Work order. Copy every line of the material below without any change, leaving the pictures out of your answer.

Input for this task Block Start

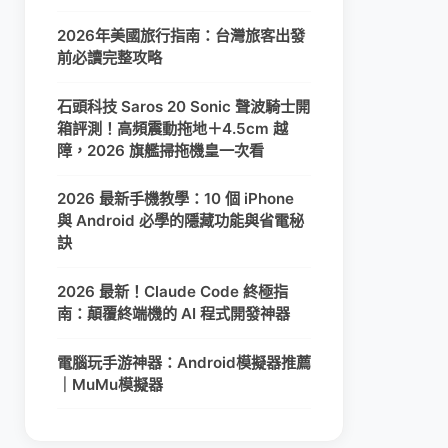
2026年美國旅行指南：台灣旅客出發
前必讀完整攻略
石頭科技 Saros 20 Sonic 聲波騎士開
箱評測！高頻震動拖地＋4.5cm 越
障，2026 旗艦掃拖機皇一次看
2026 最新手機教學：10 個 iPhone
與 Android 必學的隱藏功能與省電秘
訣
2026 最新！Claude Code 終極指
南：顛覆終端機的 AI 程式開發神器
電腦玩手游神器：Android模擬器推薦
｜MuMu模擬器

Input for this task Block End

Solution for this task.
2026年美國旅行指南：台灣旅客出發
前必讀完整攻略
石頭科技 Saros 20 Sonic 聲波騎士開
箱評測！高頻震動拖地＋4.5cm 越
障，2026 旗艦掃拖機皇一次看
2026 最新手機教學：10 個 iPhone
與 Android 必學的隱藏功能與省電秘
訣
2026 最新！Claude Code 終極指
南：顛覆終端機的 AI 程式開發神器
電腦玩手游神器：Android模擬器推薦
｜MuMu模擬器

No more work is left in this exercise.